9. Aux termes de l’article L. 121-7 du code général de la fonction publique : « L'agent public doit faire preuve de discrétion professionnelle pour tous les faits, informations ou documents dont il a connaissance dans l'exercice ou à l'occasion de l'exercice de ses fonctions ».


10. D’une part, il ressort de certains des témoignages produits par Mme A..., qui attestent certes des qualités professionnelles de l’intéressée, que des bénévoles et intervenants extérieurs avaient connaissance des difficultés rencontrées par Mme A... avec la direction de la médiathèque, l’élue référente et les agents y étant affectés. D’autre part, il ressort des pièces du dossier que, par un échange de courriels du 9 septembre 2021 relatif au matériel à acheter pour la tenue d’une exposition à venir, Mme A... a mis en copie d’un de ses courriels l’artiste assurant cette exposition, sans que la décision relative à ces achats n’ait été validée.

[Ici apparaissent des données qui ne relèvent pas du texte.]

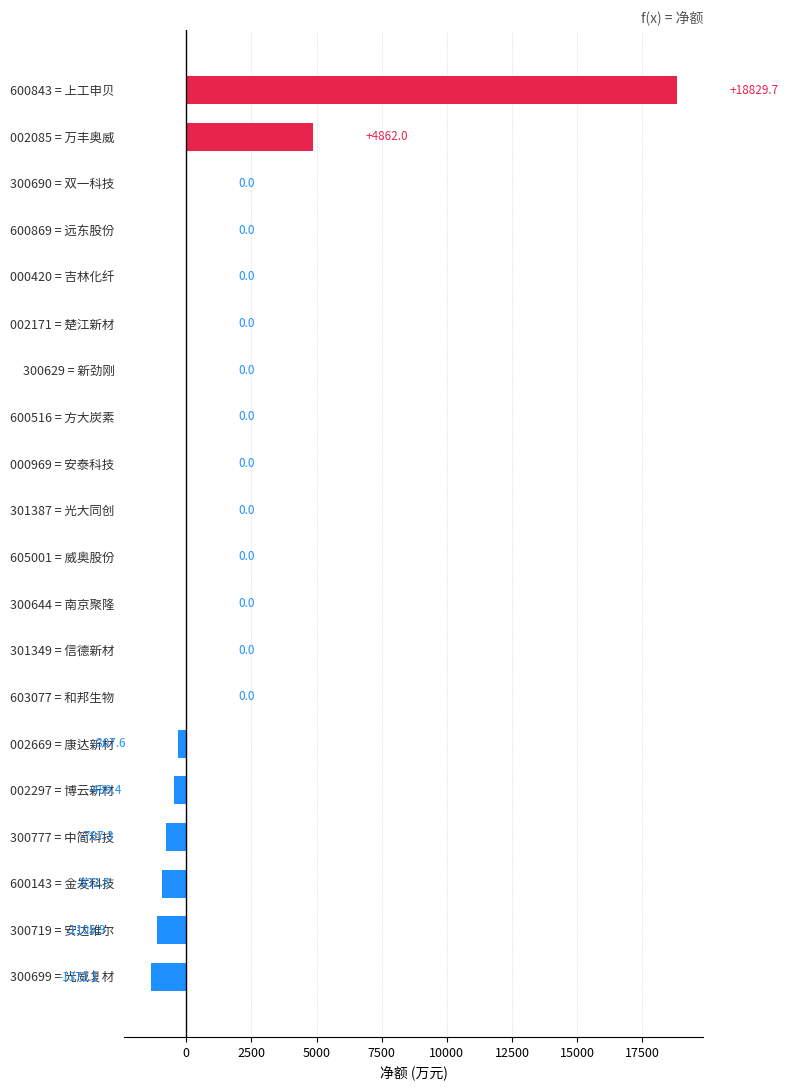

At which category does the chart reach its peak across all series?

600843 = 上工申贝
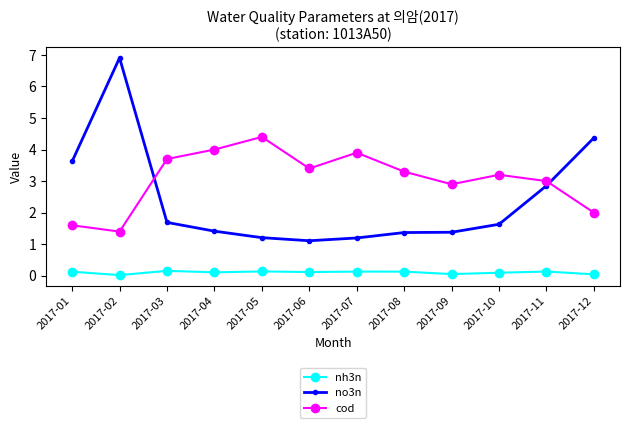

At which label does cod first exceed 3?

2017-03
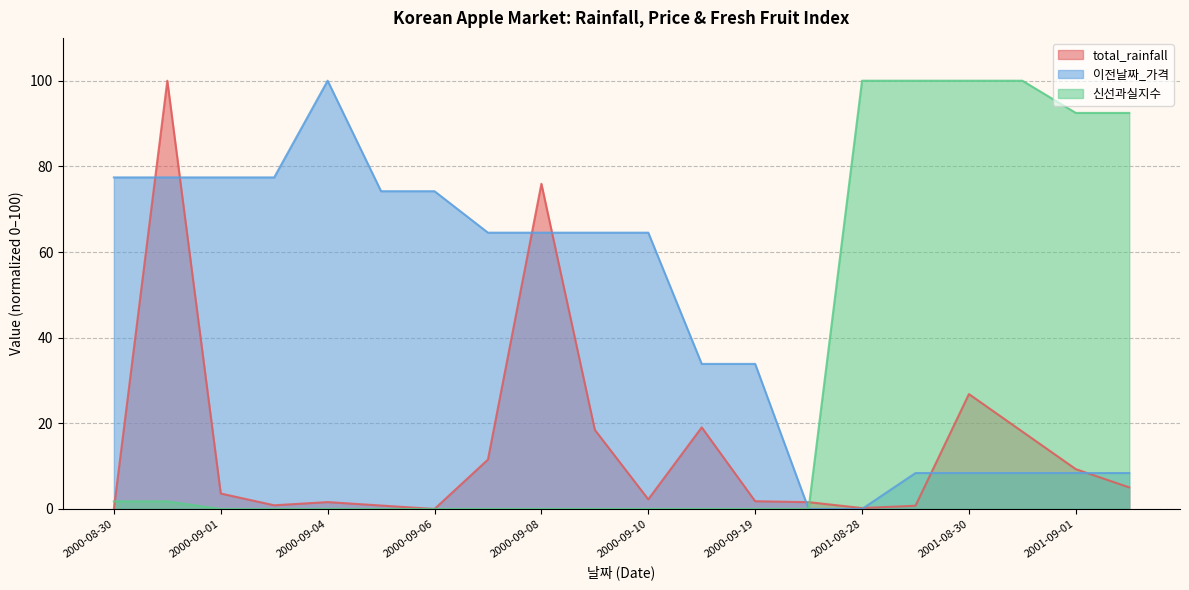

What are all the series names shown in the legend?

total_rainfall, 이전날짜_가격, 신선과실지수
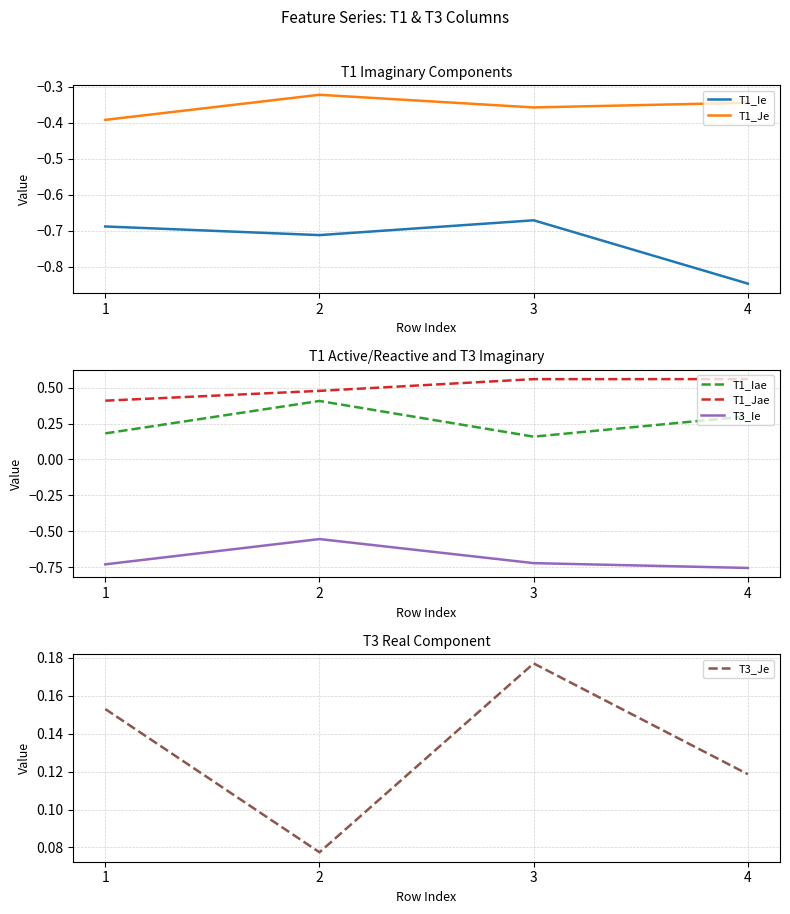

What is the difference between the maximum and minimum values in the T1_Je series?

0.1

Elle a ainsi méconnu son obligation de discrétion professionnelle et c’est donc à bon droit que les premiers juges ont qualifié ces faits de faute disciplinaire.


11. Toutefois, compte tenu de l’ensemble des faits exposés aux points 5 à 10, de leur caractère isolé et limité, et alors que l’intéressée n’a pas fait l’objet d’une précédente sanction disciplinaire, c’est à bon droit que le tribunal a estimé que la sanction d’exclusion temporaire de fonctions pour une durée de 10 jours édictée par le maire du Cannet-des-Maures le 27 mai 2022 à l’encontre de Mme A... est disproportionnée.


12. Il résulte de tout ce qui précède que la commune du Cannet-des-Maures n’est pas fondée à soutenir que c’est à tort que, par le jugement attaqué, le tribunal administratif de Toulon a annulé l’arrêté du 27 mai 2022.


Sur les frais liés au litige :

13. Les dispositions de l’article L. 761-1 du code de justice administrative font obstacle à ce que soit mise à la charge de Mme A..., qui n’est pas partie perdante dans la présente instance, la somme que demande la commune du Cannet-des-Maures. Il y a lieu en revanche de mettre à la charge de la commune du Cannet-des-Maures, en application des mêmes dispositions, la somme de 1 000 euros à verser à Mme A... au titre des frais exposés par elle et non compris dans les dépens.


D É C I D E :


Article 1er : La requête de la commune du Cannet-des-Maures est rejetée.


Article 2 : La commune du Cannet-des-Maures versera la somme de 1 000 euros à Mme A... en application de l’article L. 761-1 du code de justice administrative.



Article 3 : Le présent arrêt sera notifié à la commune du Cannet-des-Maures et à Mme B... A....


Délibéré après l’audience du 8 janvier 2026 à laquelle siégeaient :


- M. Jean-Christophe Duchon-Doris, président de la cour ;
- Mme Lison Rigaud, présidente-assesseure ;
- M. Jérôme Mahmouti, premier conseiller.


Rendu public par mise à disposition au greffe, le 23 janvier 2026.